To compare the performance of different trial design strategies over a long-term research horizon.
We simulated a series of two-treatment superiority trials over 15 years using different design parameters. Trial parameters examined included the number of positive trials to establish superiority (one-trial vs. two-trial rule), α level (2.5%-50%), and the number of trials in the 15-year period, K (thus, trial sample size). The design parameters were evaluated for different disease scenarios, accrual rates, and distributions of treatment effect. Metrics used included the overall survival gain at a 15-year horizon measured by the hazard ratio (HR), year 15 versus year 0. We also computed the expected total survival benefit and the risk of selecting as new standard of care at year 15 a treatment inferior to the initial control treatment, P(detrimental effect).
Expected survival benefits over the 15-year horizon were maximized when more (smaller) trials were conducted than recommended under traditional criteria, using the criterion of one positive trial (vs. two), and relaxing the α value from 2.5% to 20%. Reducing the sample size and relaxing the α value also increased the likelihood of selecting an inferior treatment at the end. The impact of α and K on the survival benefit depended on the specific disease scenario and accrual rate: greater gains for relaxing α in diseases with good outcome and/or low accrual rates and greater gains for increasing K for diseases with poor outcomes. Trials with smaller sample size did not perform well when using stringent (standard) level of evidence. For each disease scenario and accrual rate studied, the optimal design, defined as the design that the maximized expected total survival benefit while constraining P(detrimental effect) < 2.5%, specified α = 20% or 10%, and a sample size considerably smaller than that recommended by the traditional designs. The results were consistent under different assumed distributions for treatment effect.

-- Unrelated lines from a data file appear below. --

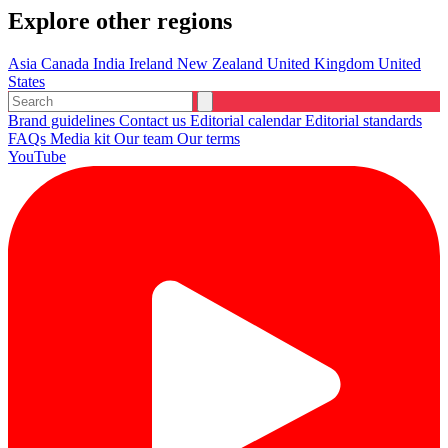
Explore other regions
Asia
Canada
India
Ireland
New Zealand
United Kingdom
United
States
Brand guidelines
Contact us
Editorial calendar
Editorial standards
FAQs
Media kit
Our team
Our terms
YouTube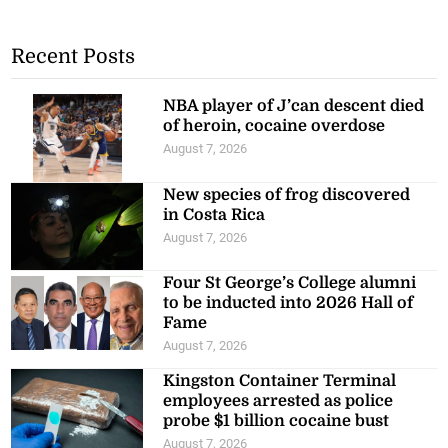
Recent Posts
NBA player of J’can descent died
of heroin, cocaine overdose
August 7, 2026
New species of frog discovered
in Costa Rica
August 7, 2026
Four St George’s College alumni
to be inducted into 2026 Hall of
Fame
August 7, 2026
Kingston Container Terminal
employees arrested as police
probe $1 billion cocaine bust
August 7, 2026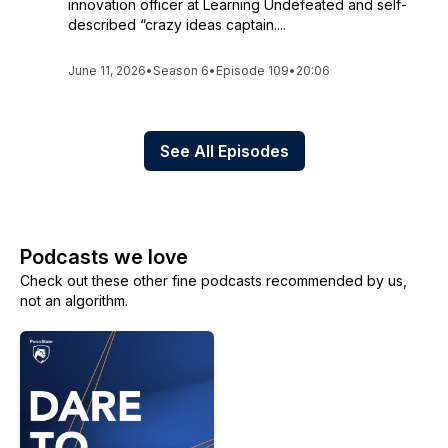
innovation officer at Learning Undefeated and self-
described “crazy ideas captain....
June 11, 2026
•
Season 6
•
Episode 109
•
20:06
See All Episodes
Podcasts we love
Check out these other fine podcasts recommended by us,
not an algorithm.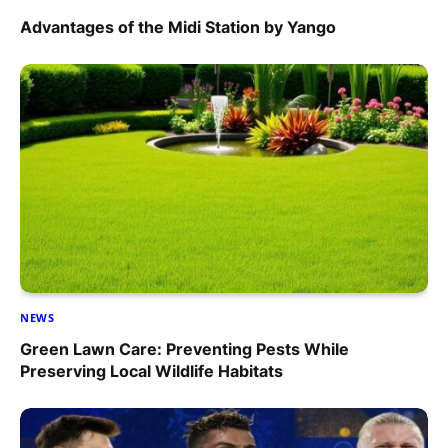
Advantages of the Midi Station by Yango
NEWS
Green Lawn Care: Preventing Pests While
Preserving Local Wildlife Habitats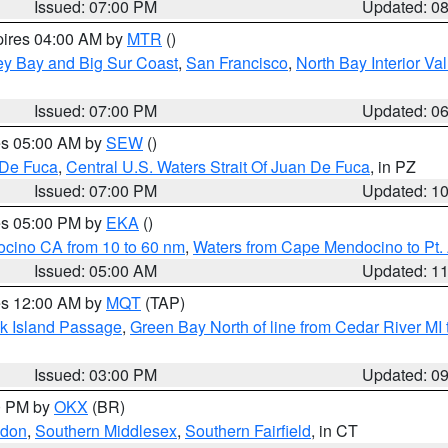
Issued: 07:00 PM
Updated: 0
pires 04:00 AM by
MTR
()
ey Bay and Big Sur Coast
,
San Francisco
,
North Bay Interior Va
Issued: 07:00 PM
Updated: 0
res 05:00 AM by
SEW
()
 De Fuca
,
Central U.S. Waters Strait Of Juan De Fuca
, in PZ
Issued: 07:00 PM
Updated: 1
res 05:00 PM by
EKA
()
ocino CA from 10 to 60 nm
,
Waters from Cape Mendocino to Pt.
Issued: 05:00 AM
Updated: 1
res 12:00 AM by
MQT
(TAP)
ock Island Passage
,
Green Bay North of line from Cedar River MI
Issued: 03:00 PM
Updated: 0
00 PM by
OKX
(BR)
ndon
,
Southern Middlesex
,
Southern Fairfield
, in CT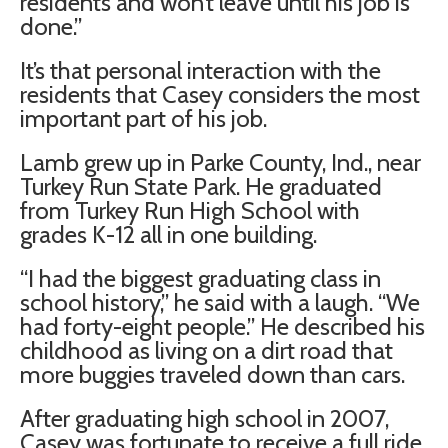
residents and won’t leave until his job is
done.”
It’s that personal interaction with the
residents that Casey considers the most
important part of his job.
Lamb grew up in Parke County, Ind., near
Turkey Run State Park. He graduated
from Turkey Run High School with
grades K-12 all in one building.
“I had the biggest graduating class in
school history,” he said with a laugh. “We
had forty-eight people.” He described his
childhood as living on a dirt road that
more buggies traveled down than cars.
After graduating high school in 2007,
Casey was fortunate to receive a full ride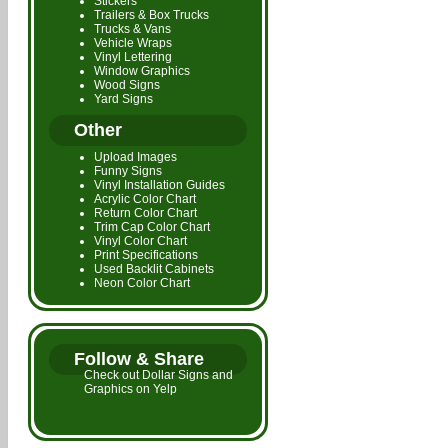
Stickers
Trailers & Box Trucks
Trucks & Vans
Vehicle Wraps
Vinyl Lettering
Window Graphics
Wood Signs
Yard Signs
Other
Upload Images
Funny Signs
Vinyl Installation Guides
Acrylic Color Chart
Return Color Chart
Trim Cap Color Chart
Vinyl Color Chart
Print Specifications
Used Backlit Cabinets
Neon Color Chart
Follow & Share
Check out Dollar Signs and
Graphics on Yelp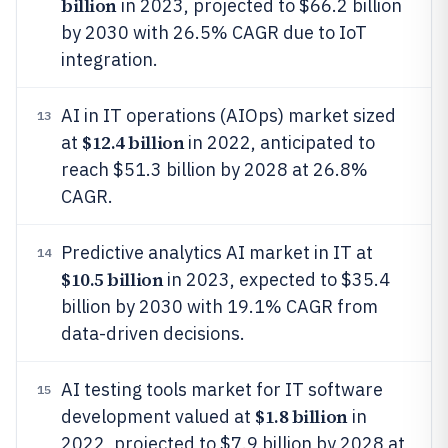
billion
in 2023, projected to $66.2 billion
by 2030 with 26.5% CAGR due to IoT
integration.
AI in IT operations (AIOps) market sized
13
$12.4 billion
at
in 2022, anticipated to
reach $51.3 billion by 2028 at 26.8%
CAGR.
Predictive analytics AI market in IT at
14
$10.5 billion
in 2023, expected to $35.4
billion by 2030 with 19.1% CAGR from
data-driven decisions.
AI testing tools market for IT software
15
$1.8 billion
development valued at
in
2022, projected to $7.9 billion by 2028 at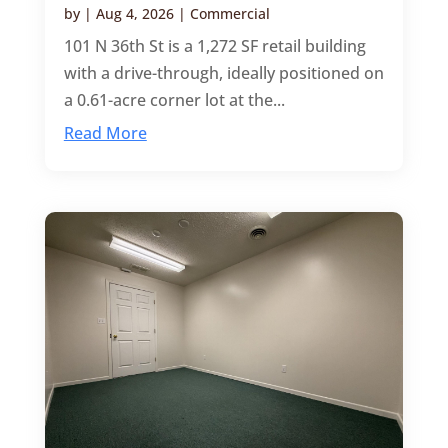
by
|
Aug 4, 2026
|
Commercial
101 N 36th St is a 1,272 SF retail building
with a drive-through, ideally positioned on
a 0.61-acre corner lot at the...
Read More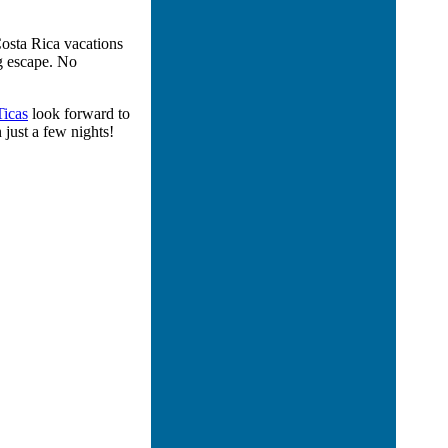
osta Rica vacations
ng escape. No
Ticas
look forward to
 just a few nights!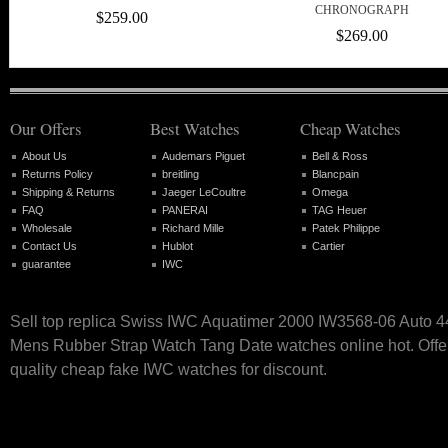
CHRONOGRAPH
$259.00
$269.00
Our Offers
Best Watches
Cheap Watches
About Us
Audemars Piguet
Bell & Ross
Returns Policy
breitling
Blancpain
Shipping & Returns
Jaeger LeCoultre
Omega
FAQ
PANERAI
TAG Heuer
Wholesale
Richard Mille
Patek Philippe
Contact Us
Hublot
Cartier
guarantee
IWC
Sell top replica Swiss IWC Aquatimer 2000 IW3568-06 Auto 
Mens Rubber Strap Watch Tang Date watches online hot. Offer
quality cheap fake IWC watches for discount.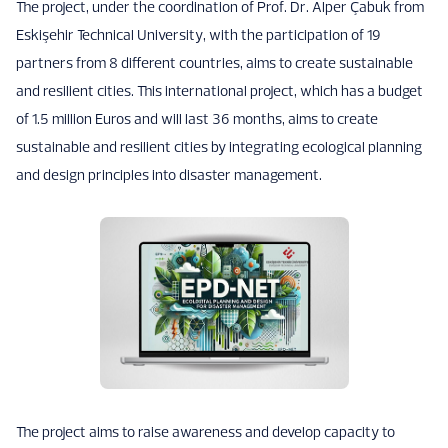
The project, under the coordination of Prof. Dr. Alper Çabuk from
Eskişehir Technical University, with the participation of 19
partners from 8 different countries, aims to create sustainable
and resilient cities. This international project, which has a budget
of 1.5 million Euros and will last 36 months, aims to create
sustainable and resilient cities by integrating ecological planning
and design principles into disaster management.
The project aims to raise awareness and develop capacity to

The simulations assumed no toxicity issues and did not consider interim analyses.
It is worthwhile to consider a design paradigm that seeks to maximize the expected survival benefit across a series of trials, over a longer research horizon. In today's environment of constrained, biomarker-selected populations, our results indicate that smaller sample sizes and larger α values lead to greater long-term survival gains compared to traditional large trials designed to meet stringent criteria with a low efficacy bar.

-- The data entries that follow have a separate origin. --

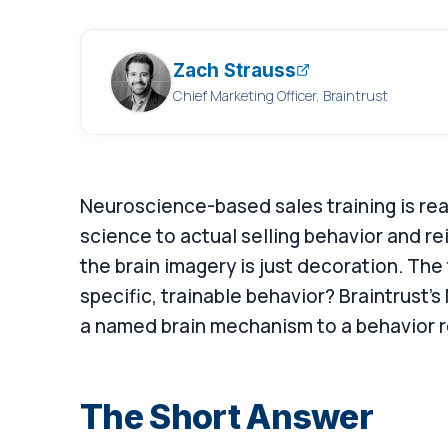
Zach Strauss
Chief Marketing Officer, Braintrust
Neuroscience-based sales training is real
science to actual selling behavior and re
the brain imagery is just decoration. The
specific, trainable behavior? Braintrust's
a named brain mechanism to a behavior r
The Short Answer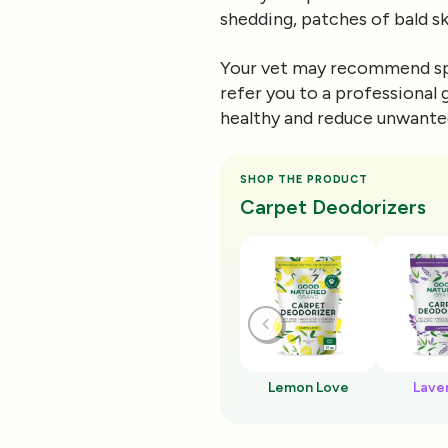
shedding, patches of bald ski
Your vet may recommend spe
refer you to a professional
healthy and reduce unwante
SHOP THE PRODUCT
Carpet Deodorizers
Lemon Love
Lave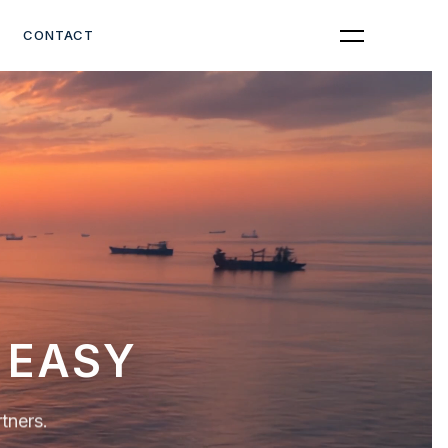
Get Quote
CONTACT
OPTIONS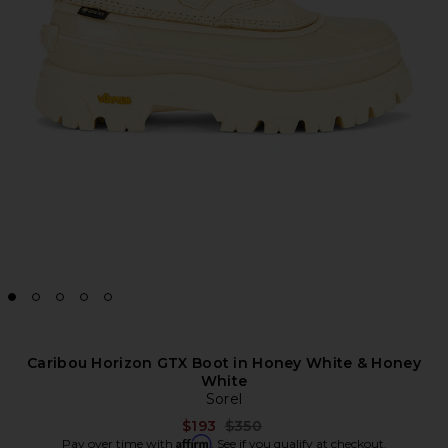
Caribou Horizon GTX Boot in Honey White & Honey
White
Sorel
Previous price:
$193
$350
Affirm
Pay over time with
. See if you qualify at checkout.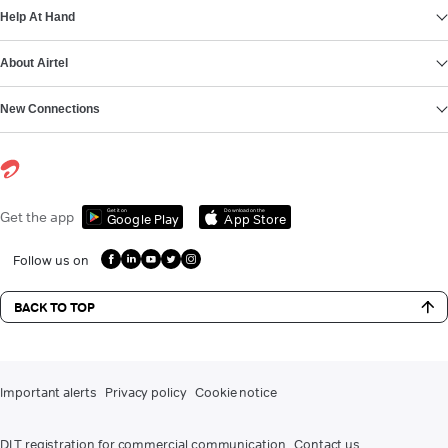
Help At Hand
About Airtel
New Connections
Get it on
Download on the
Get the app
Google Play
App Store
Follow us on
BACK TO TOP
Important alerts
Privacy policy
Cookie notice
DLT registration for commercial communication
Contact us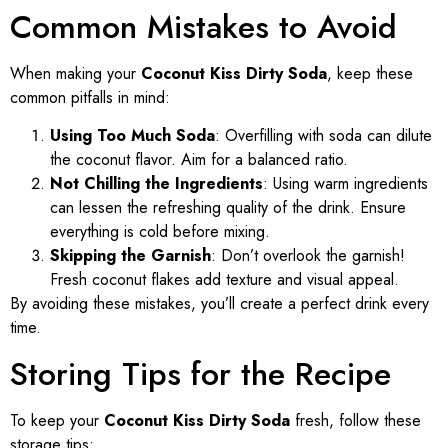
Common Mistakes to Avoid
When making your
Coconut Kiss Dirty Soda
, keep these
common pitfalls in mind:
Using Too Much Soda
: Overfilling with soda can dilute
the coconut flavor. Aim for a balanced ratio.
Not Chilling the Ingredients
: Using warm ingredients
can lessen the refreshing quality of the drink. Ensure
everything is cold before mixing.
Skipping the Garnish
: Don’t overlook the garnish!
Fresh coconut flakes add texture and visual appeal.
By avoiding these mistakes, you’ll create a perfect drink every
time.
Storing Tips for the Recipe
To keep your
Coconut Kiss Dirty Soda
fresh, follow these
storage tips: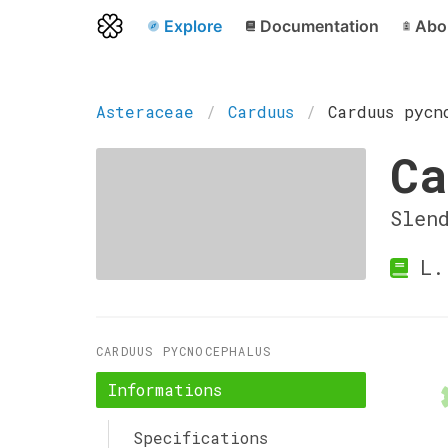
Explore
Documentation
Abo
Asteraceae
Carduus
Carduus pycn
Ca
Slen
L.
CARDUUS PYCNOCEPHALUS
Informations
Specifications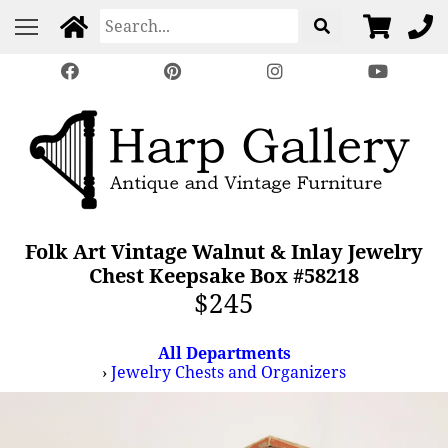
Folk Art Vintage Walnut & Inlay Jewelry
Chest Keepsake Box #58218
$245
All Departments
›
Jewelry Chests and Organizers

传统的临床试验设计旨在明确证实实验治疗的优越性,这导致了风险规避标准和大样本量。越来越多的常见癌症被认为由具有特定靶向治疗异常的小亚群组成,使得大型试验变得不可行。
比较不同试验设计策略在长期研究中的表现。
我们使用不同的设计参数模拟了一系列为期 15 年的两治疗优势试验。试验参数包括:建立优越性的阳性试验数量(单试验与双试验规则)、α 水平(2.5%-50%)和 15 年期间的试验数量 K(因此,试验样本量)。评估了不同疾病情况、入组率和治疗效果分布下的设计参数。使用的指标包括 15 年时通过风险比(HR)衡量的总体生存获益,即第 15 年与第 0 年的比较。我们还计算了预期的总生存获益和在第 15 年选择作为新治疗标准的治疗效果劣于初始对照治疗的风险,即 P(有害效应)。

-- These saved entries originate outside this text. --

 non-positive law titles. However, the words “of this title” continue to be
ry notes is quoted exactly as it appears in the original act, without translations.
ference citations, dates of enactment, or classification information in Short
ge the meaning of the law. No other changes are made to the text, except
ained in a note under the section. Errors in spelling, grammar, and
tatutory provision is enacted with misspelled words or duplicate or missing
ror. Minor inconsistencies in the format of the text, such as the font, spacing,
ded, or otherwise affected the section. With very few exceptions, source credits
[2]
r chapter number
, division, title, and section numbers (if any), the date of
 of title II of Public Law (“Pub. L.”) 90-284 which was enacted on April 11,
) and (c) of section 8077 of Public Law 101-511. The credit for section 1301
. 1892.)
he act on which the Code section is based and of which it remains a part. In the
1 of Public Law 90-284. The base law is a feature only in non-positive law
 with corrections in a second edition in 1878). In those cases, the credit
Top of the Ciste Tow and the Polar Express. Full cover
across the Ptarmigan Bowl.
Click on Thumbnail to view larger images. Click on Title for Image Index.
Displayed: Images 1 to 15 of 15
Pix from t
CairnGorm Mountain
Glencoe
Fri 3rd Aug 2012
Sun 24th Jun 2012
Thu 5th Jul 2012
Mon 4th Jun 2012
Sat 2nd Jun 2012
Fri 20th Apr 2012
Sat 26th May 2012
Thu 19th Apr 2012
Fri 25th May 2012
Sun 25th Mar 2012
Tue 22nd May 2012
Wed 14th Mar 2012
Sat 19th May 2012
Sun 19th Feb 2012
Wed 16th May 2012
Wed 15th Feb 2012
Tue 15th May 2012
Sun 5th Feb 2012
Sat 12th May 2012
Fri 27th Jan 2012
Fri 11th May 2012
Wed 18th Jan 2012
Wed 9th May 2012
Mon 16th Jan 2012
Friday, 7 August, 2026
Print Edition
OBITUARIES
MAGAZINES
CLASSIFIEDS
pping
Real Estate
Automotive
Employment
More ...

当使用传统标准的单阳性试验(而非双阳性试验)和放宽α值从 2.5%至 20%进行比建议更多(更小)的试验时,15 年的预期生存获益最大化,并且降低样本量和放宽α值也增加了在研究结束时选择劣效治疗的可能性。α 和 K 对生存获益的影响取决于特定的疾病情况和入组率:在预后较好和/或入组率较低的疾病中放宽α的获益更大,在预后较差的疾病中增加 K 的获益更大。当使用严格(标准)水平的证据时,较小样本量的试验表现不佳。对于研究的每种疾病情况和入组率,最优设计定义为在限制 P(有害效应)<2.5%的同时最大化预期总生存获益的设计,规定α值为 20%或 10%,以及比传统设计建议的样本量小得多。在不同假设的治疗效果分布下,结果是一致的。
模拟不考虑毒性问题,也不考虑中期分析。
考虑一种设计范式是值得的,该范式旨在在较长的研究期间内通过一系列试验最大化预期的生存获益。在当今受限制、基于生物标志物选择人群的环境下,与旨在满足严格标准且疗效低的大型试验相比,我们的结果表明,较小的样本量和较大的α值可带来更大的长期生存获益。